PIP: Efficacy and acceptability of 2 combined oral contraceptive pills administered vaginally are summarized. This is the 1st collaborative trial published by the South to South Cooperation in Reproductive Health. 1055 women participated in 12,630 cycles, in 9 countries, from June 1988 to May 1991. The pills were commercially available tablets containing 50 mcg ethinyl estradiol and 250 mg levonorgestrel (Schering AG, Sao Paulo, Brazil), or 30 mcg ethinyl estradiol and 15 mcg desogestrel (Organon, Sao Paulo, Brazil). Subjects were aged 17-39 younger and of lower parity from Mexico and Dominican Republic and older from Egypt and China. All had at least 1 pregnancy. 675 participated for 6 months, 470 for 1 year, 364 for 18 months, and 210 for 2 years. The 1-year discontinuation rate averaged 47.01% for the levonorgestrel group and 56.33% for the desogestrel group (p = 0.0061); 2-year discontinuation rates were 48.01% and 69.36, respectively, explained in part by higher involuntary pregnancy rates and prolonged bleeding rates in the desogestrel group. The most common medical reasons for stopping contraception were unplanned pregnancy, vaginal or vulval irritation, nausea, vaginal discharge and headache.

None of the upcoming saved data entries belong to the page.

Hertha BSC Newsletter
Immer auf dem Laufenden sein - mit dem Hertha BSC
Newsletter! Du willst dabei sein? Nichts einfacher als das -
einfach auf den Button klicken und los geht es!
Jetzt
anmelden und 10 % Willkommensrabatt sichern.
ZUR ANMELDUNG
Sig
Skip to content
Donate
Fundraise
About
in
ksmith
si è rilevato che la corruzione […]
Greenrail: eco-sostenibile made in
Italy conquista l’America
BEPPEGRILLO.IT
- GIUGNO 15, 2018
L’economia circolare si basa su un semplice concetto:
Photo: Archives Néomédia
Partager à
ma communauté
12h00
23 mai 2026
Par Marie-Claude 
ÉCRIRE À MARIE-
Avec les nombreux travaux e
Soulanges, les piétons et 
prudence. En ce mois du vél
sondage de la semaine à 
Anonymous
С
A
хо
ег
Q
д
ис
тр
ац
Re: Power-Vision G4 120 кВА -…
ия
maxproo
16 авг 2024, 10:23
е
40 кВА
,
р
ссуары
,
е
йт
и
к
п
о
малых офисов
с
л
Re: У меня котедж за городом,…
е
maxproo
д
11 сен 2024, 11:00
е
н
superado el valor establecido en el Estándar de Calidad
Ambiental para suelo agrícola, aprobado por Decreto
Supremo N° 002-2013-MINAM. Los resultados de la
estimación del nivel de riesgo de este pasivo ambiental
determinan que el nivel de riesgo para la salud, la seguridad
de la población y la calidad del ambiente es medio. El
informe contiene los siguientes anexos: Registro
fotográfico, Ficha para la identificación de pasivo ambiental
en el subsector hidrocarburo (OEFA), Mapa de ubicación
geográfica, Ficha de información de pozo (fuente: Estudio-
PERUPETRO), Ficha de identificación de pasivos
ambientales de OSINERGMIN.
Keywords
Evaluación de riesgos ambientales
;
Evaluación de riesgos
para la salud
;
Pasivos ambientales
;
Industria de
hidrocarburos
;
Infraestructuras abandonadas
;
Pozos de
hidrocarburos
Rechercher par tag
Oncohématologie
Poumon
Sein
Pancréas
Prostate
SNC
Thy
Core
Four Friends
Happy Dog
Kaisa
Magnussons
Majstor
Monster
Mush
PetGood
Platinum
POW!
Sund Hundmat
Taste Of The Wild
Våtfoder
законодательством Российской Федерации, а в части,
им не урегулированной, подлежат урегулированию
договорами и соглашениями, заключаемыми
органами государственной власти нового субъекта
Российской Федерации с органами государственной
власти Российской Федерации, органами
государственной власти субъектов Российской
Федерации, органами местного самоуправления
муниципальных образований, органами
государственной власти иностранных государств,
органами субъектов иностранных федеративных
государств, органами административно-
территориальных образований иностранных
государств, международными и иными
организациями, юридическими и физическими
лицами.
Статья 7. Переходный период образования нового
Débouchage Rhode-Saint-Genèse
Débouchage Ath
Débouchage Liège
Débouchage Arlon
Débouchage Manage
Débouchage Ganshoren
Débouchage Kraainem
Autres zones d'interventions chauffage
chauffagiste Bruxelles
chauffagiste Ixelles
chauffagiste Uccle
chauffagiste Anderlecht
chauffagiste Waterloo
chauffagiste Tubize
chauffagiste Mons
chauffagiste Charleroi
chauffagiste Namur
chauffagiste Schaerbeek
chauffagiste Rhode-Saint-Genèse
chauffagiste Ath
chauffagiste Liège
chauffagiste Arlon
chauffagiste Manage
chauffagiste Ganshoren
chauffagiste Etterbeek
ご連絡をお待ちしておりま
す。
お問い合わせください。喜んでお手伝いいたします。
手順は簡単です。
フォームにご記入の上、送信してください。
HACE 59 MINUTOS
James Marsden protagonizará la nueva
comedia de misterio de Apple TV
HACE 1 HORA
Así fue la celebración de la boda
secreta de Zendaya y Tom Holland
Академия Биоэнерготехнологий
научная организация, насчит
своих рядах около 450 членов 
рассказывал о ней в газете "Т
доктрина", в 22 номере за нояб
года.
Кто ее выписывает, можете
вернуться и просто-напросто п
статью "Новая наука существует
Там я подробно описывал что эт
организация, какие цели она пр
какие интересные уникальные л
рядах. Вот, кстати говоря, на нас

Vaginal irritation was reported by 1%, 9 in each group. There were 32 pregnancies, 14 in the levonorgestrel and 18 in the desogestrel group. 17 were in missed pill cycles and the rest were method failures, 6 in the levonorgestrel group and 9 in the desogestrel group. The Pearl index varied from 0 in Nigeria to 12.24 in Mexico, and was 2.45 for levonorgestrel vs. 3.74 for desogestrel. There was a wide variation in discontinuation rates by center: Brazil and China had few, while many women from Dominican Republic, Mexico and Zambia left the study. Bleeding problems were common complaints, more so in the desogestrel group. There were 363 women with intermenstrual bleeding (only once in 80%), 148 with spotting (only twice in 65%). Bleeding duration was significantly less in pill cycles than baseline, pressure. Women gained an average of 1 kg over 2 years, more in the desogestrel group. The pregnancy rate of 2.78 is within the range reported for levonorgestrel rings.